Podjeżdżam na parking. Widzę. Już go widzę. Za chwilę zacznę do Niego mówić. Mówić jak mi minął dzień, wymuszać uśmiech, zadawać pytania. To jedno konkretne pominę - tyle razy już o to pytałam, zbyt wiele. Podchodzę bliżej. Nie potrafię się uśmiechnąć... Już nie. Do oczu napływają łzy. Wiem, ze nie tutaj Jego miejsce. Wiem, że za młody na marmurowy nagrobek, imię i nazwisko na płycie, konkretne daty... Wpatruję się, jakbym oczekiwała, że dłuższe wlepianie wzorku zmieni dalsze moje życie. Nie zmieni się, nie w tym kierunku, w którym bym chciała.. Tęsknię..
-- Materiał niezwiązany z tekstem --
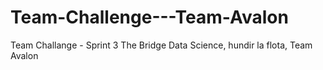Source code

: # Team-Challenge---Team-Avalon
Team Challange - Sprint 3 The Bridge Data Science, hundir la flota, Team Avalon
Aleja trzecia, rząd trzeci. Kolejna dziś chusteczka w pełnej gotowości.
W głowie miliard scenariuszy - co by było, gdyby żył? Na pewno skończyłby dziś 26 lat. Malutki - tak mówił na Niego tata - może miałby już swoją rodzinę. Założę się, że gdyby nie Jego śmierć - życie całej naszej rodziny wyglądałoby zdecydowanie inaczej. Czy lepiej?-Nie wiem, ale na pewno inaczej.